Start of MATERIAL SHOWN

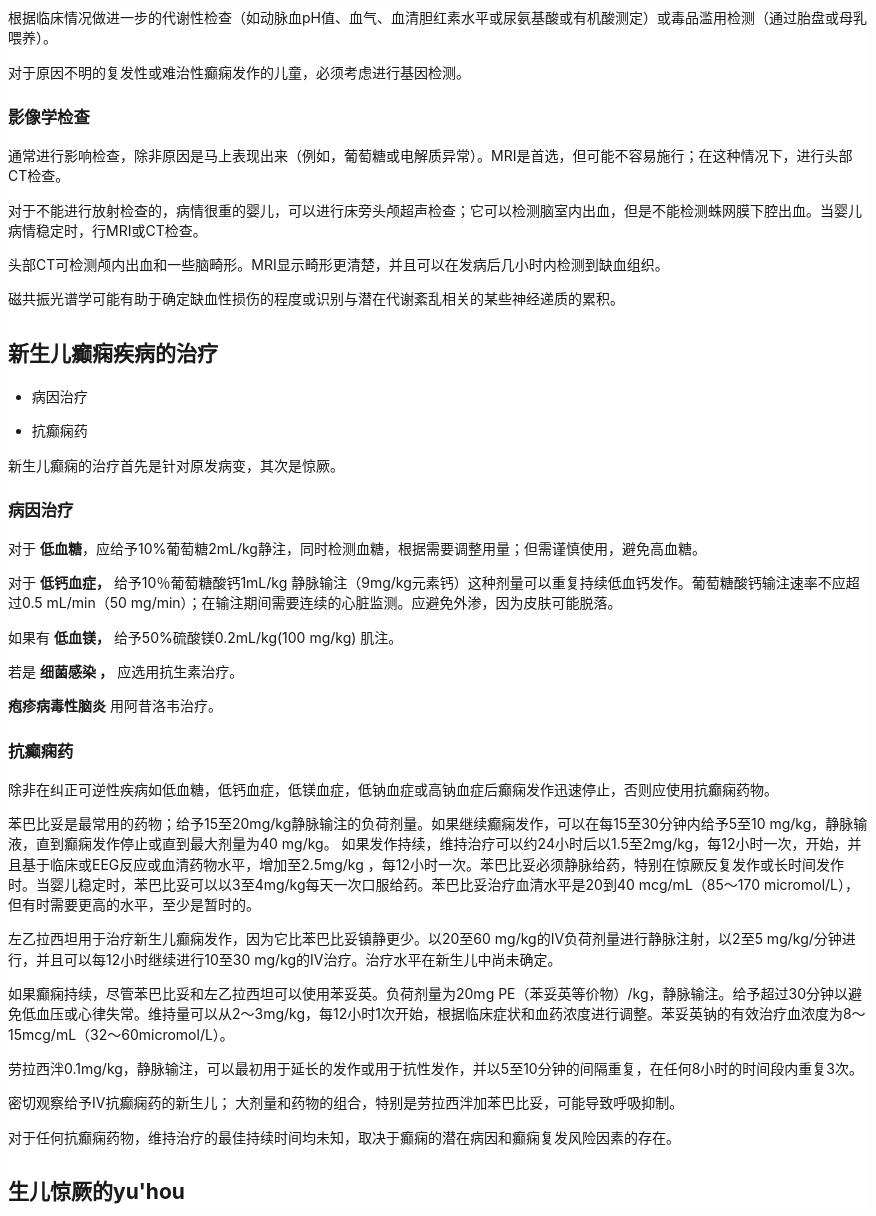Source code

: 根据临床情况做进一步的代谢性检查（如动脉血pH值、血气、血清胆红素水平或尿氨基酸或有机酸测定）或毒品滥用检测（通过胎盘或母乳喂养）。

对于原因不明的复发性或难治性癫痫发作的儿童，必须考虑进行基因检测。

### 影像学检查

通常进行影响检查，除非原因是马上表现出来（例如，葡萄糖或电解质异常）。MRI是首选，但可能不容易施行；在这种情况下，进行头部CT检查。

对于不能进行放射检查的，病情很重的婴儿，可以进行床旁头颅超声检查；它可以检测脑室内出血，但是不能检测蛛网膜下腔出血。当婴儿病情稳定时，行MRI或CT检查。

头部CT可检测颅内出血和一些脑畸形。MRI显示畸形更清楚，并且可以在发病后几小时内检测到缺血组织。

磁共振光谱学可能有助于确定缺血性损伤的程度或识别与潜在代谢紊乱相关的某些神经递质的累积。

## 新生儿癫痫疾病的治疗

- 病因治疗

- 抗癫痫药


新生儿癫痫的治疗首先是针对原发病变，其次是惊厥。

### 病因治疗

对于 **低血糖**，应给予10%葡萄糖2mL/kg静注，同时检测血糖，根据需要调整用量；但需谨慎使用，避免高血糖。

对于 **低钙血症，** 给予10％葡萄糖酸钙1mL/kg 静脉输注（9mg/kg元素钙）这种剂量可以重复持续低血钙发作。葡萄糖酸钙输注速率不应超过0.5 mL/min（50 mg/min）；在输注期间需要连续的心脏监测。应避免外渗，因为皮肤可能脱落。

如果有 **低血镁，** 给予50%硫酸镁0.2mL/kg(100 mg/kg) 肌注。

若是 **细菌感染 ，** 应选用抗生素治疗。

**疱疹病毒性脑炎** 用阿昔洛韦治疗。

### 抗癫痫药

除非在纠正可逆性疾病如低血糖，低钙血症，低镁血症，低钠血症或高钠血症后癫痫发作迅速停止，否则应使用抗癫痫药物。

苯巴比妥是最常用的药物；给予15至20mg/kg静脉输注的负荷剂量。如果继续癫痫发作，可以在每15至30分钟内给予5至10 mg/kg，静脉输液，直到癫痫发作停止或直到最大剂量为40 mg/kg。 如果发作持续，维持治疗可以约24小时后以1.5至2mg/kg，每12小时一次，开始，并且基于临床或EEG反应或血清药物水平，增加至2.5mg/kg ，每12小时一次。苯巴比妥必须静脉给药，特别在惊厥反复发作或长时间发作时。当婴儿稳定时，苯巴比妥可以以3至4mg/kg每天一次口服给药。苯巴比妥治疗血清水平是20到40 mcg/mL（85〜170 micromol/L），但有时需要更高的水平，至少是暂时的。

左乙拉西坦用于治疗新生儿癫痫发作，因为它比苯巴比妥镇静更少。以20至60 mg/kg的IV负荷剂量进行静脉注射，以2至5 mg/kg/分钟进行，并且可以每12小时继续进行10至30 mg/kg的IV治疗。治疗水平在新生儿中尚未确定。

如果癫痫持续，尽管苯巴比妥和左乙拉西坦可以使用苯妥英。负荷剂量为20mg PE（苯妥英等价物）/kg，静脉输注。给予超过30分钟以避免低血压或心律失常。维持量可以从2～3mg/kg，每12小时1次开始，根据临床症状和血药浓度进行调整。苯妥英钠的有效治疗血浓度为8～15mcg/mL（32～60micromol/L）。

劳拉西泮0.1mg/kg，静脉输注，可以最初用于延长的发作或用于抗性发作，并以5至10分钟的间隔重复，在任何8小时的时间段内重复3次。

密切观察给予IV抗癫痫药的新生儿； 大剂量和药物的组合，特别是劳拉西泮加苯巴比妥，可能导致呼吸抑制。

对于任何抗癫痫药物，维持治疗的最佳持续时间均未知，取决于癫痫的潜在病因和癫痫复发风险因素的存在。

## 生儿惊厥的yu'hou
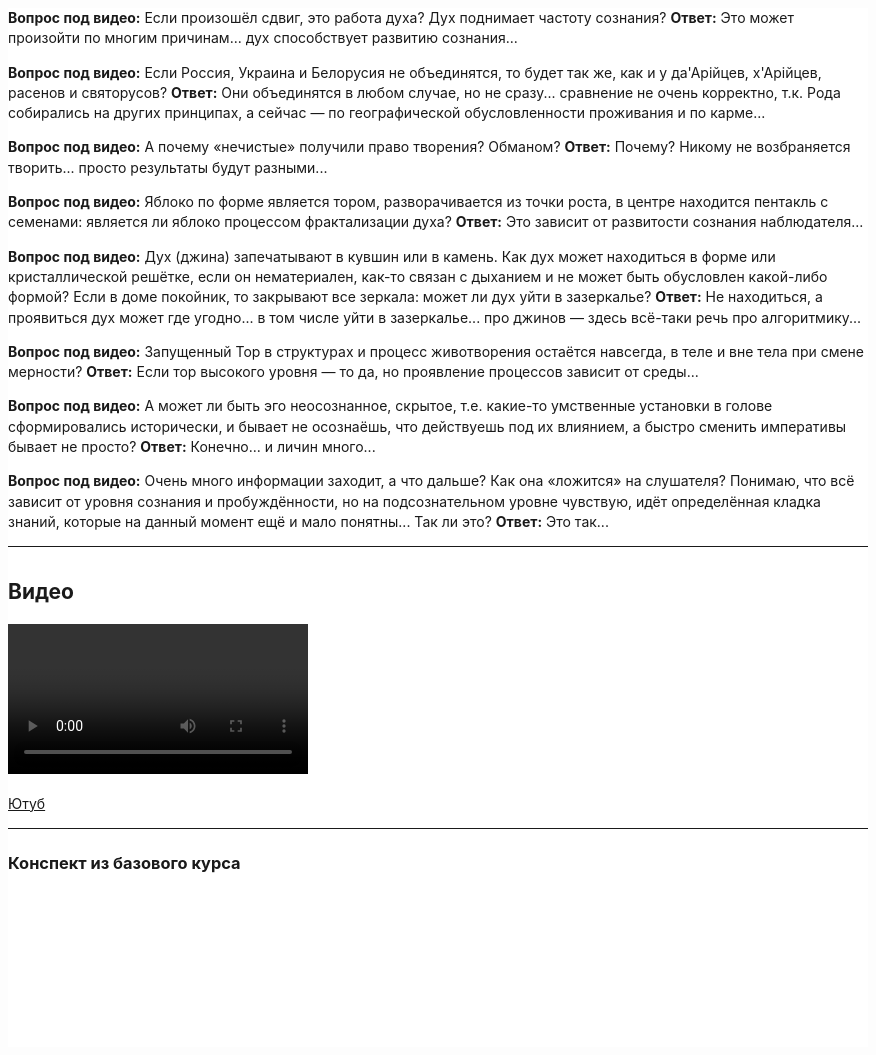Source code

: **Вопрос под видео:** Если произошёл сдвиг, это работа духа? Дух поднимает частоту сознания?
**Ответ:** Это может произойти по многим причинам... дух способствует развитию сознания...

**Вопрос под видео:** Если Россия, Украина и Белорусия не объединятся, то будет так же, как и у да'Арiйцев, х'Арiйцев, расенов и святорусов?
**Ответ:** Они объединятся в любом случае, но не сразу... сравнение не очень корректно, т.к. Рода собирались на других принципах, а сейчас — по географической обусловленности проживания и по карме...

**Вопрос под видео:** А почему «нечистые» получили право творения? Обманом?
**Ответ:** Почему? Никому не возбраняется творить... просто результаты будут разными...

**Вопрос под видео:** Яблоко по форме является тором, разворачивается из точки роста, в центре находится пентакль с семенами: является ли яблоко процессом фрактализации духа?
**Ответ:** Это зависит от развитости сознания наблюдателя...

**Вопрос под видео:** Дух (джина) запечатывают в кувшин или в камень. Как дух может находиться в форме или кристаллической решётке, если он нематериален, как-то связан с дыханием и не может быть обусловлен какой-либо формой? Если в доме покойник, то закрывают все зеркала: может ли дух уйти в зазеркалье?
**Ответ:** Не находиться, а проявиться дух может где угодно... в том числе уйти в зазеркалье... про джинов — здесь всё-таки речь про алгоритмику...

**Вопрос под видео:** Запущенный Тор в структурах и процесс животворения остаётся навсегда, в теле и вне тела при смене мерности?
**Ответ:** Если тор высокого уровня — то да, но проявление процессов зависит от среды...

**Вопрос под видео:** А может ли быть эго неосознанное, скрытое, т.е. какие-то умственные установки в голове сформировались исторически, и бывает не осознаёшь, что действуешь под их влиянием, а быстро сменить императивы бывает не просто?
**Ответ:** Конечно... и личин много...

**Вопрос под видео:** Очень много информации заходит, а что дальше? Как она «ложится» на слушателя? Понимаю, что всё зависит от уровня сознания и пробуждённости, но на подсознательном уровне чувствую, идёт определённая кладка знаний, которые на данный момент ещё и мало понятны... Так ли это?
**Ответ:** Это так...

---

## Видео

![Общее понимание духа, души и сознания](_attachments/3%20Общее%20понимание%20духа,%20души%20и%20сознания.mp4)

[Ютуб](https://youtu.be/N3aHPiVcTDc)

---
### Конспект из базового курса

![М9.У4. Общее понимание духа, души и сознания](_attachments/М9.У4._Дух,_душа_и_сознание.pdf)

End of MATERIAL SHOWN

In the records above, everything from the line with "对于任何抗癫痫药物，维持治疗" down to the line with "расенов и святорусов?" is to be set down exactly, both ends included, with no pictures and no other lines.

__OUTPUT FOR THIS TASK__
对于任何抗癫痫药物，维持治疗的最佳持续时间均未知，取决于癫痫的潜在病因和癫痫复发风险因素的存在。

## 生儿惊厥的yu'hou
Source code

: **Вопрос под видео:** Если произошёл сдвиг, это работа духа? Дух поднимает частоту сознания?
**Ответ:** Это может произойти по многим причинам... дух способствует развитию сознания...

**Вопрос под видео:** Если Россия, Украина и Белорусия не объединятся, то будет так же, как и у да'Арiйцев, х'Арiйцев, расенов и святорусов?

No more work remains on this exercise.